For the second year in a row, students using a "visual discrimination" literacy program achieved significantly higher sight-word assessment scores than students who were not exposed to the program, according to the results for Phase Two of a five-year study conducted by Empirical Education. The PCI Reading Program is designed to teach students with intellectual disabilities how to read. An alternative to traditional phonics-based approaches, the program uses visual discrimination - the ability to quickly distinguish one letter from another - to increase a student's sight-word vocabulary.

Researchers found that the effect of the PCI Reading Program is larger after two years than it was after one year, with students who used the PCI Reading Program achieving sight-word assessment scores that were 31 percentile points higher than the scores for students not using the program.
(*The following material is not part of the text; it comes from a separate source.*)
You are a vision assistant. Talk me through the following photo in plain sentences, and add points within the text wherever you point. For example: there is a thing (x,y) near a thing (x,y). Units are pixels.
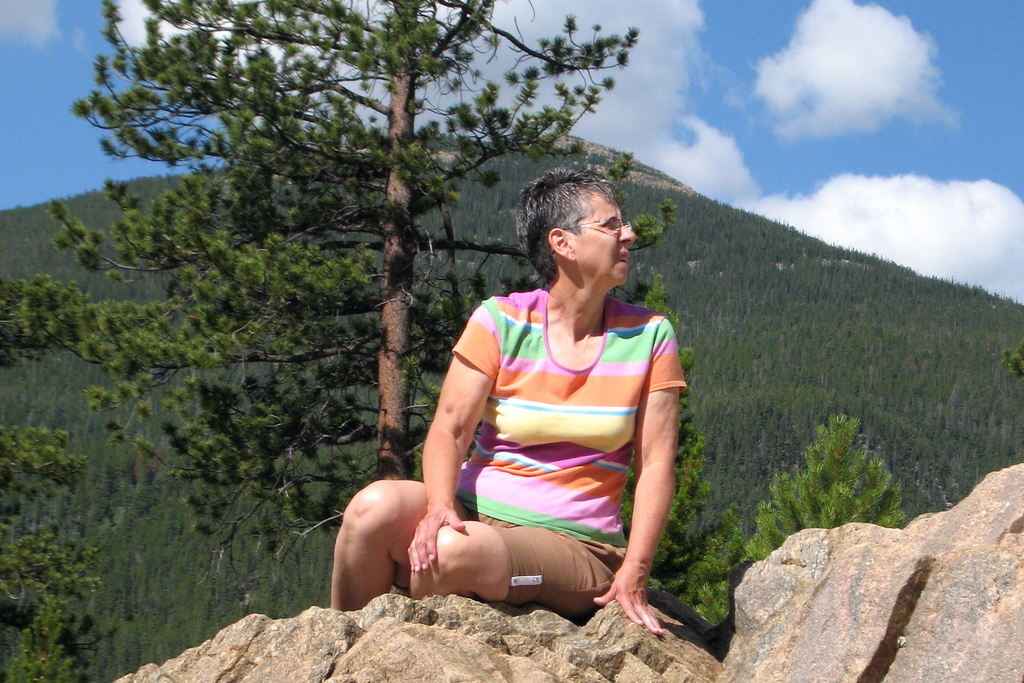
In the image we can see a woman (565,468) wearing clothes (581,494) and spectacles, and the woman (533,522) is sitting on the rock (465,633). There are many trees (205,456), mountain (161,474) and a cloudy sky (857,124).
Empirical Education is conducting a five-year longitudinal efficacy trial in two Florida districts, Brevard Public Schools and Miami-Dade County Public Schools. Phase Two of the study focused on students with intellectual disabilities in grades 3-8 taught in self-contained classrooms. The research analysis compared the assessment scores of 26 students who had received the PCI Reading Program as their primary language arts instruction for two years, to those of 51 students who received no exposure to the program.

For Phase One of the study, Empirical Education conducted a randomized control trial in Brevard Public Schools and Miami-Dade County Public Schools during the 2007-08 academic year. Participating teachers were randomly divided into two groups: one using the PCI Reading Program and a control group using the standard reading program. After one year, students using the PCI Reading Program had substantial success in learning sight words when compared with students in the control group. The difference between the two groups amounted to 21 percentile points.

Empirical Education will present this research at the 2010 American Educational Research Association Annual Conference in Denver this month in a session entitled, "Reading, Written Expression, and Language Arts."